Scenarios that often trigger a happy-sad state include bittersweet events like graduations or a move to a new city for a job — situations when you’re sad about leaving, but happy about new opportunities, she noted. Endings that are also beginnings make these “emotionally-rich” events, Larsen added.
Another common scenario is the death a loved one, typically a grandparent, who has passed away after a good, long life — especially if the person was suffering and you think a better life awaits in the world beyond, he said.
Our mind has the range to feel both happy and sad at the same time to help us adapt, psychologists believe.
“Human beings have the most sophisticated minds in the history of the planet and we have these complex minds, in part, because we live in a complex world,” Larsen said.
“Much as we might like stimuli and events to come at us one at a time, that’s not how the world works. Maybe you get good news and bad news within the space of a minute.”

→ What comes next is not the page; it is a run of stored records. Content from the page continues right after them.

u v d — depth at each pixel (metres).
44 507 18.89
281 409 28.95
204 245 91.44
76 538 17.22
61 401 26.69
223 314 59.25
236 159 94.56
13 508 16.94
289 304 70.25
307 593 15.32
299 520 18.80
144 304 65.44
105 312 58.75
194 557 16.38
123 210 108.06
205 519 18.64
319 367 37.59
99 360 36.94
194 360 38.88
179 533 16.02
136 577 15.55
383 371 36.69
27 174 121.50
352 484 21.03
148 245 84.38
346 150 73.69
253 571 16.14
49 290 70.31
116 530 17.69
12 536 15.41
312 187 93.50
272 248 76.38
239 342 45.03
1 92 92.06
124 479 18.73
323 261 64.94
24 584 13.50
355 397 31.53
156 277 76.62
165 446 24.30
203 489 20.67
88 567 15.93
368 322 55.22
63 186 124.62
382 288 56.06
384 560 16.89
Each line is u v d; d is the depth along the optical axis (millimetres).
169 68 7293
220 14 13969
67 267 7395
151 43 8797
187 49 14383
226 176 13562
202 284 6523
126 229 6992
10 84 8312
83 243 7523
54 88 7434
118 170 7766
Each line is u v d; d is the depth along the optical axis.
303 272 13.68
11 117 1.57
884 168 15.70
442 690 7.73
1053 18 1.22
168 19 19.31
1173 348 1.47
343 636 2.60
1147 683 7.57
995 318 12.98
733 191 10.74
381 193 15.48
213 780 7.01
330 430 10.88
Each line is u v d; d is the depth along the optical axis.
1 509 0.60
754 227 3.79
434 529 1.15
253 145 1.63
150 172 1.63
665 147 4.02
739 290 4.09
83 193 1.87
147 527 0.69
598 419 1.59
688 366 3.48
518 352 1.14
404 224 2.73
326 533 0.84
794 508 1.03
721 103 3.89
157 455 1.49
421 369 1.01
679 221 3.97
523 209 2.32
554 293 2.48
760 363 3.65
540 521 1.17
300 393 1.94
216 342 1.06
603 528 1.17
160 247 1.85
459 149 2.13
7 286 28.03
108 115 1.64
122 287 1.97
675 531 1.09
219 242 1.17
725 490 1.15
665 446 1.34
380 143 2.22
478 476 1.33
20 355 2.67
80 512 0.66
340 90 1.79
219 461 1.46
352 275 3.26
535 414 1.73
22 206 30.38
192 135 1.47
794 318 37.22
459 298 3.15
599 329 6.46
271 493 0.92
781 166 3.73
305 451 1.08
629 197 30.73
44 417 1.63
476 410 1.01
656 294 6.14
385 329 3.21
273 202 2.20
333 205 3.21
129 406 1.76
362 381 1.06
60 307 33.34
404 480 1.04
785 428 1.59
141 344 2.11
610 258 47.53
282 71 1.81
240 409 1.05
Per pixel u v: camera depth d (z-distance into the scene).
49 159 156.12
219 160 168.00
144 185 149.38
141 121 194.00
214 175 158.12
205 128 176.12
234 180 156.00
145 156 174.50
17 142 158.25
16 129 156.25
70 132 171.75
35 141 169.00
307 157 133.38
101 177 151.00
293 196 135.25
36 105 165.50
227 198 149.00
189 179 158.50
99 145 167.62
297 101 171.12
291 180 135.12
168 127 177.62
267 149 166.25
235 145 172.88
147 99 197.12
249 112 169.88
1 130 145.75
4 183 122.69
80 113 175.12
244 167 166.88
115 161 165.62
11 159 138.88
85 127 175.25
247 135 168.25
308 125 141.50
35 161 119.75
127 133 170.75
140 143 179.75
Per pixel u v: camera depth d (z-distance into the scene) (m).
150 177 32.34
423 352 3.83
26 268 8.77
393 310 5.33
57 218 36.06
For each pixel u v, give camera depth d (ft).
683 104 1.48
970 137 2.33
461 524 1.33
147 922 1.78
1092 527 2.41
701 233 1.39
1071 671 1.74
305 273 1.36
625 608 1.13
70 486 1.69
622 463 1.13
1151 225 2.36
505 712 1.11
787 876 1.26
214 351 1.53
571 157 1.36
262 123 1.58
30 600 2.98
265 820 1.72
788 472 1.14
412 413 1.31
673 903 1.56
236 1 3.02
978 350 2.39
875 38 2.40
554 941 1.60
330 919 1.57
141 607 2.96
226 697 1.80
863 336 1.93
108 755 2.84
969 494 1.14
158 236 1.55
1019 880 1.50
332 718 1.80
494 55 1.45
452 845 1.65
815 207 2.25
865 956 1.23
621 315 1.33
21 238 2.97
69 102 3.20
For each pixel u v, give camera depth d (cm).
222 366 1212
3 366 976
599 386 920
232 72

He cited the example of a man whose daughter survived a plane crash, but whose wife died in the same disaster in 2009.
If you are feeling happy and sad at the same time...
- “The first thing would be to just say is that it may not be unusual — it may make sense. It may not be a bad thing. It may be a sign,” Larsen said.
- Ask yourself why you feel this way. There might be a lesson in the experience, Larsen said. Work through your emotions; don’t just push them away.
- Sadness is often thought to be a sign that you need to step back, take stock, see where you’ve been and see where you should be going, Larsen said. When one chapter in life has ended and another is beginning, that can be a really good idea, he noted. It doesn’t take anything away from the joy and pride of the accomplishment.